Mary Jane is a quirky author, who wants nothing to do with another man after being hurt so badly in her previous marriage. Her task is made more difficult as she raises seven daughters. Apparently the historic brothels in Texas were even larger and have the greatest accommodations for a family of eight or so (not included cats or other future pets). Four of the daughters had distinct personalities, while the others faded into the background. Keeping each character unique and distinct is always a challenge when there are so many characters. The main focus isn’t on the daughters, but rather, is on Mary Jane and her relationship with Joe Clay. Joe Clay is the stereotypical leading man; he is physically strong and attractive, a bit rough around the edges, but underneath it all has a good heart and a soft spot for children. Even though I’m poking fun at the characters, it was a quick enjoyable read. There was a moment when the bachelor minister distinctly reminded me of Mr. Collins from Pride and Prejudice because he was so sure of his suit with Mary Jane.

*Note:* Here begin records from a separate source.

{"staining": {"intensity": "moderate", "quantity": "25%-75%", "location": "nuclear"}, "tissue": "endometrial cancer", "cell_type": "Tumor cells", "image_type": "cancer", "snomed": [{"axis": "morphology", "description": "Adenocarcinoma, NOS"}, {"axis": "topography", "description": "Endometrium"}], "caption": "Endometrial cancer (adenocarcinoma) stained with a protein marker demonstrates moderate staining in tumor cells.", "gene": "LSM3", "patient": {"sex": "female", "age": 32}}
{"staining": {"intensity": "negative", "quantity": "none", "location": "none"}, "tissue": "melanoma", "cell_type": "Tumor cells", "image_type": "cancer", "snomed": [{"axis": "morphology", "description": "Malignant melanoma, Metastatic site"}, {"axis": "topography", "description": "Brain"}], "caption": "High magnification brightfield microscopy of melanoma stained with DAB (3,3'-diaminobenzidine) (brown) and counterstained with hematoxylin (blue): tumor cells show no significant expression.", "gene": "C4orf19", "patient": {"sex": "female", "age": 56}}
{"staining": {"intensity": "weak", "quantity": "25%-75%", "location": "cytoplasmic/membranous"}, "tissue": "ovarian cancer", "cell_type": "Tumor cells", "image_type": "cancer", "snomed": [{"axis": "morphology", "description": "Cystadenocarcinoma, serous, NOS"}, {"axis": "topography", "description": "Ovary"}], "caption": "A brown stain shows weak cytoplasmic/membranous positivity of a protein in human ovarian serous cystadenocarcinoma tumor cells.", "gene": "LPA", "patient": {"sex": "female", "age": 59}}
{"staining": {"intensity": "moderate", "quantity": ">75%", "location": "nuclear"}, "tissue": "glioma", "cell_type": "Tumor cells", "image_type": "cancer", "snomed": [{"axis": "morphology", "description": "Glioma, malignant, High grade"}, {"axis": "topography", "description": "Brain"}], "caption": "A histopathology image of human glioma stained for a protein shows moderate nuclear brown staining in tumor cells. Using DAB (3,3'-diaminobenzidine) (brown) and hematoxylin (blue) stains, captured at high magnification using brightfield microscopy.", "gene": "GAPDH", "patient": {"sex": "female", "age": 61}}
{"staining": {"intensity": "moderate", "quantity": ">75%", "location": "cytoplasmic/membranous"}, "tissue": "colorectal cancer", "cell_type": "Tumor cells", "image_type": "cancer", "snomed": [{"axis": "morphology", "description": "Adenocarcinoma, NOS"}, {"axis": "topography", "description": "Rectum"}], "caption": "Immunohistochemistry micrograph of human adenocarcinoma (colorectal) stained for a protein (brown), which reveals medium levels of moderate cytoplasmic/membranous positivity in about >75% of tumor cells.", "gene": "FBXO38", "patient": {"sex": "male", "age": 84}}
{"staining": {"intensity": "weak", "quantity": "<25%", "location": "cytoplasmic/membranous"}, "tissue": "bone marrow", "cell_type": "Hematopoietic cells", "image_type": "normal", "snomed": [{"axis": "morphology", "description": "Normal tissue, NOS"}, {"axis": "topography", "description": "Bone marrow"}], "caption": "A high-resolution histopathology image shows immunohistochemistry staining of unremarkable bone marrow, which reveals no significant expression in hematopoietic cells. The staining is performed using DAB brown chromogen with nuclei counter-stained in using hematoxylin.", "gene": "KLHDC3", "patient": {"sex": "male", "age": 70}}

There are a couple of steamy kisses, but no sex. Trouble In Paradise is considered a clean Christian romance. As with other Christian romances, the characters pray and attend church, but that is about the only connection with Christian ideals. All of these modern clean romances give a lot more detail with kissing than an older clean romance would include. As an additional warning, I have discovered that some Carolyn Brown novels have crass language. The language in this one is fine.
3 out of 5 stars
If you liked this one try The McCarran Collection by Liz Adair.
If you want to try a different kind of romance that I immensely enjoyed read Sorcery and Cecilia or The Enchanted Chocolate Pot by Caroline Stevermer and Patricia Wrede. It’s very light hearted and has a Regency/magic twist.
I am currently rereading Possession by A.S. Byatt, which is a complicated (scholarly) read, but also an intriguing romance.
An update: as I read Possession I didn’t find it nearly as charming as I did the first time. Just goes to show our tastes change.